◆ **THE PROBLEM**: Copy exactly the stretch of data below from the line with "Vložením e-mailu souhlasíte s" through the line with "Platební metody", including both of those lines.

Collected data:
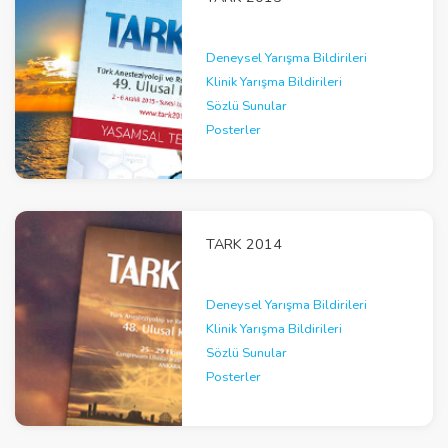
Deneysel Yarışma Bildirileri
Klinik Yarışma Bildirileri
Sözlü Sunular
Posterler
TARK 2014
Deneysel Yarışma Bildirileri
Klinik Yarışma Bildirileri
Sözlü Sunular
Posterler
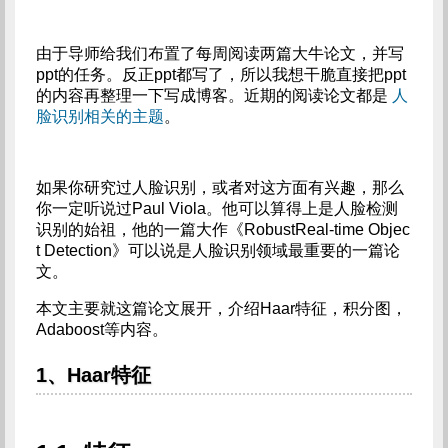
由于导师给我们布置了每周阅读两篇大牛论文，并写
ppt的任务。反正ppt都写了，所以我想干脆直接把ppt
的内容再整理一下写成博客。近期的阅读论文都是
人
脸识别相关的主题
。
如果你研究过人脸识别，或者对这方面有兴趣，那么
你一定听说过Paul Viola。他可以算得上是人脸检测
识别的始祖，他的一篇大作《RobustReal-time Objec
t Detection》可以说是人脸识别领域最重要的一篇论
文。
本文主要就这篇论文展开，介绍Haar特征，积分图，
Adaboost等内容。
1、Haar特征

...

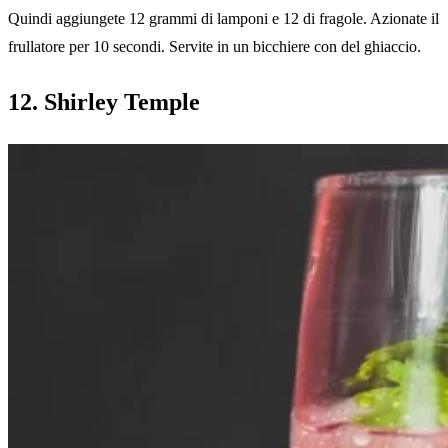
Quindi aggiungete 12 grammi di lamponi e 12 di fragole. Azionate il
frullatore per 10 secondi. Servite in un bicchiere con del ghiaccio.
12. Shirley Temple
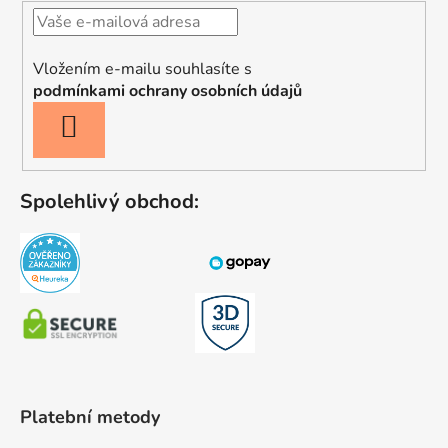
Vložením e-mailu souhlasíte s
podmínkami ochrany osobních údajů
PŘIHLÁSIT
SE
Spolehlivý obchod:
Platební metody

...

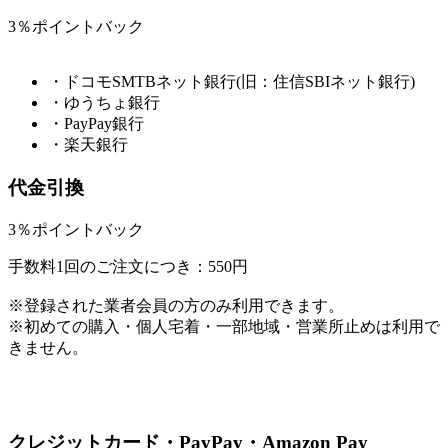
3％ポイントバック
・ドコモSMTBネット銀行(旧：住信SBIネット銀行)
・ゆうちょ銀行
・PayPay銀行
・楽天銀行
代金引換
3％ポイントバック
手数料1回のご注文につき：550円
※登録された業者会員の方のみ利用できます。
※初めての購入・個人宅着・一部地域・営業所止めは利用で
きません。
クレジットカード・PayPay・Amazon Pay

◆ **ANSWER TO THIS TASK**:
Vložením e-mailu souhlasíte s
podmínkami ochrany osobních údajů
PŘIHLÁSIT
SE
Spolehlivý obchod:
Platební metody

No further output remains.